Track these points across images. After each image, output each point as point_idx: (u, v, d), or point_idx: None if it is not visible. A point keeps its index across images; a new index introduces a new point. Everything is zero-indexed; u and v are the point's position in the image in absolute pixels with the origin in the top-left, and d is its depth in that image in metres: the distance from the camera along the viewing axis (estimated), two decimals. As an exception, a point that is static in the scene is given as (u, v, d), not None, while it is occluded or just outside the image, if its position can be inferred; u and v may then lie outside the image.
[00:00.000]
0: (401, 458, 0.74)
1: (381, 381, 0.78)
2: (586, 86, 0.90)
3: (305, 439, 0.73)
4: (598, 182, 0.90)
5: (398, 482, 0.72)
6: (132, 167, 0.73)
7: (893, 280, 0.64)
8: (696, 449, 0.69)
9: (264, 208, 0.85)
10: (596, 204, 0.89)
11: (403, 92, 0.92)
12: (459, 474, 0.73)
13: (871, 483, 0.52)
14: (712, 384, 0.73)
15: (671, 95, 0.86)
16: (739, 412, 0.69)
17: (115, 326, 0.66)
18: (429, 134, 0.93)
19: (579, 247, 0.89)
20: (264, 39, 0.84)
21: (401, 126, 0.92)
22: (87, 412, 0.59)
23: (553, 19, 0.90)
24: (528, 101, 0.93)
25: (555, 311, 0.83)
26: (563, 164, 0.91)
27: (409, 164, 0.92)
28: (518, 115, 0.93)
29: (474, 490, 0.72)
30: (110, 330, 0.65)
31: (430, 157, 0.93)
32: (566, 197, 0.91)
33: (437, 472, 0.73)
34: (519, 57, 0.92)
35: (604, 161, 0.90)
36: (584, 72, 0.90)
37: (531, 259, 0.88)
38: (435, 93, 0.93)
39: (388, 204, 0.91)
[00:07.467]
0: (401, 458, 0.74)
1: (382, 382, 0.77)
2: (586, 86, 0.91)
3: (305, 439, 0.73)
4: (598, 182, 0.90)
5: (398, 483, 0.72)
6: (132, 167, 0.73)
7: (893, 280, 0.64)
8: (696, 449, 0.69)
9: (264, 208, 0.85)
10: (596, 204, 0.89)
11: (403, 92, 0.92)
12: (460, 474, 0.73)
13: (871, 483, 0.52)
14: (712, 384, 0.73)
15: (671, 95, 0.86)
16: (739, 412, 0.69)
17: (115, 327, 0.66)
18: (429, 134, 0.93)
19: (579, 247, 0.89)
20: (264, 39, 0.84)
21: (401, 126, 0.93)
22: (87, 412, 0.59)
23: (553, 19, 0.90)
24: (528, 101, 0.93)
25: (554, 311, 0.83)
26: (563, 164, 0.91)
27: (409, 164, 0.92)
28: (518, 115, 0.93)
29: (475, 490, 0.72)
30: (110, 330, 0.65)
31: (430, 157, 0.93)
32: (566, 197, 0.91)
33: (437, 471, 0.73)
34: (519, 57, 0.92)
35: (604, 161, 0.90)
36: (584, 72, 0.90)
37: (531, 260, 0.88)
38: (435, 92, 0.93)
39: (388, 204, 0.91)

- - - - -

Directions for this task | A verbatim copy of all the entries is the expected result.

Problem solution |
Track these points across images. After each image, output each point as point_idx: (u, v, d), or point_idx: None if it is not visible. A point keeps its index across images; a new index introduces a new point. Everything is zero-indexed; u and v are the point's position in the image in absolute pixels with the origin in the top-left, and d is its depth in that image in metres: the distance from the camera along the viewing axis (estimated), two decimals. As an exception, a point that is static in the scene is given as (u, v, d), not None, while it is occluded or just outside the image, if its position can be inferred; u and v may then lie outside the image.
[00:00.000]
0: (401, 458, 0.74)
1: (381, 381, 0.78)
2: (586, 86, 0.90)
3: (305, 439, 0.73)
4: (598, 182, 0.90)
5: (398, 482, 0.72)
6: (132, 167, 0.73)
7: (893, 280, 0.64)
8: (696, 449, 0.69)
9: (264, 208, 0.85)
10: (596, 204, 0.89)
11: (403, 92, 0.92)
12: (459, 474, 0.73)
13: (871, 483, 0.52)
14: (712, 384, 0.73)
15: (671, 95, 0.86)
16: (739, 412, 0.69)
17: (115, 326, 0.66)
18: (429, 134, 0.93)
19: (579, 247, 0.89)
20: (264, 39, 0.84)
21: (401, 126, 0.92)
22: (87, 412, 0.59)
23: (553, 19, 0.90)
24: (528, 101, 0.93)
25: (555, 311, 0.83)
26: (563, 164, 0.91)
27: (409, 164, 0.92)
28: (518, 115, 0.93)
29: (474, 490, 0.72)
30: (110, 330, 0.65)
31: (430, 157, 0.93)
32: (566, 197, 0.91)
33: (437, 472, 0.73)
34: (519, 57, 0.92)
35: (604, 161, 0.90)
36: (584, 72, 0.90)
37: (531, 259, 0.88)
38: (435, 93, 0.93)
39: (388, 204, 0.91)
[00:07.467]
0: (401, 458, 0.74)
1: (382, 382, 0.77)
2: (586, 86, 0.91)
3: (305, 439, 0.73)
4: (598, 182, 0.90)
5: (398, 483, 0.72)
6: (132, 167, 0.73)
7: (893, 280, 0.64)
8: (696, 449, 0.69)
9: (264, 208, 0.85)
10: (596, 204, 0.89)
11: (403, 92, 0.92)
12: (460, 474, 0.73)
13: (871, 483, 0.52)
14: (712, 384, 0.73)
15: (671, 95, 0.86)
16: (739, 412, 0.69)
17: (115, 327, 0.66)
18: (429, 134, 0.93)
19: (579, 247, 0.89)
20: (264, 39, 0.84)
21: (401, 126, 0.93)
22: (87, 412, 0.59)
23: (553, 19, 0.90)
24: (528, 101, 0.93)
25: (554, 311, 0.83)
26: (563, 164, 0.91)
27: (409, 164, 0.92)
28: (518, 115, 0.93)
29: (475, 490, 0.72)
30: (110, 330, 0.65)
31: (430, 157, 0.93)
32: (566, 197, 0.91)
33: (437, 471, 0.73)
34: (519, 57, 0.92)
35: (604, 161, 0.90)
36: (584, 72, 0.90)
37: (531, 260, 0.88)
38: (435, 92, 0.93)
39: (388, 204, 0.91)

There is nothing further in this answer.